IS is behind almost all terrorist attacks occurring in Iraq lately. According to unofficial data, the group has accumulated 15,000 well-trained and equipped fighters. It is speculated that some of the Persian Gulf countries are financially assisting them; Kuwait and Saudi Arabia are mainly suspected.

Some of the analysts make out the current developments with regard to the terrorists as an international threat. Some Islamist leaders think that it is not necessary to create a real caliphate; it is enough simply to reinforce the Muslims’ positions in the above-mentioned countries reflected on the map.

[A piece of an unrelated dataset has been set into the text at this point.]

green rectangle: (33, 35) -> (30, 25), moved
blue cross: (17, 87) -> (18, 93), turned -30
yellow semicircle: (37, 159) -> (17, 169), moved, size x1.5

Touching upon the issue, some Georgian analysts have suggested that such statements made by terrorists give the chance for Russian political leaders to further activate its special forces and carry out aggressive steps against its neighbors and later claim that the Federation was fighting against terrorists.

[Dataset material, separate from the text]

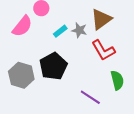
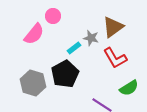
cyan rectangle: (60, 31) -> (74, 48), moved
green semicircle: (117, 80) -> (129, 88), turned 72

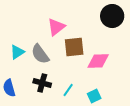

Military analyst Giorgi Tavdgiridze believes that there is a certain balance that is keeping an equilibrium in the world and its is unlikely serious activities will be launched in this regard.

The only possible development, according to Tavdgiridze, is the emergence and establishment of a new state - an independent Kurdistan, where Kurds from Iraq, Syria, Iran and Turkey will unite.

However, analyst Vakhtan Maisaia challenges such an approach, stating that Georgia is under an Islamic threat as it has several territories populated by Muslim citizens and therefore a certain threat cannot be completely excluded. Such regions are: Adjara, Abkhazia, Pankisi Gorge and Kvemo Kartli.

Maisaia predicts that Islamists might take steps to destabilize the situation in various countries, Georgia among them. He admits that confronting entities like the United States, Russia and Iran are united against the threat. An analyst on Caucasus issues, Mamuka Areshidze, thinks that the threat from Islamist terrorists is quite realistic.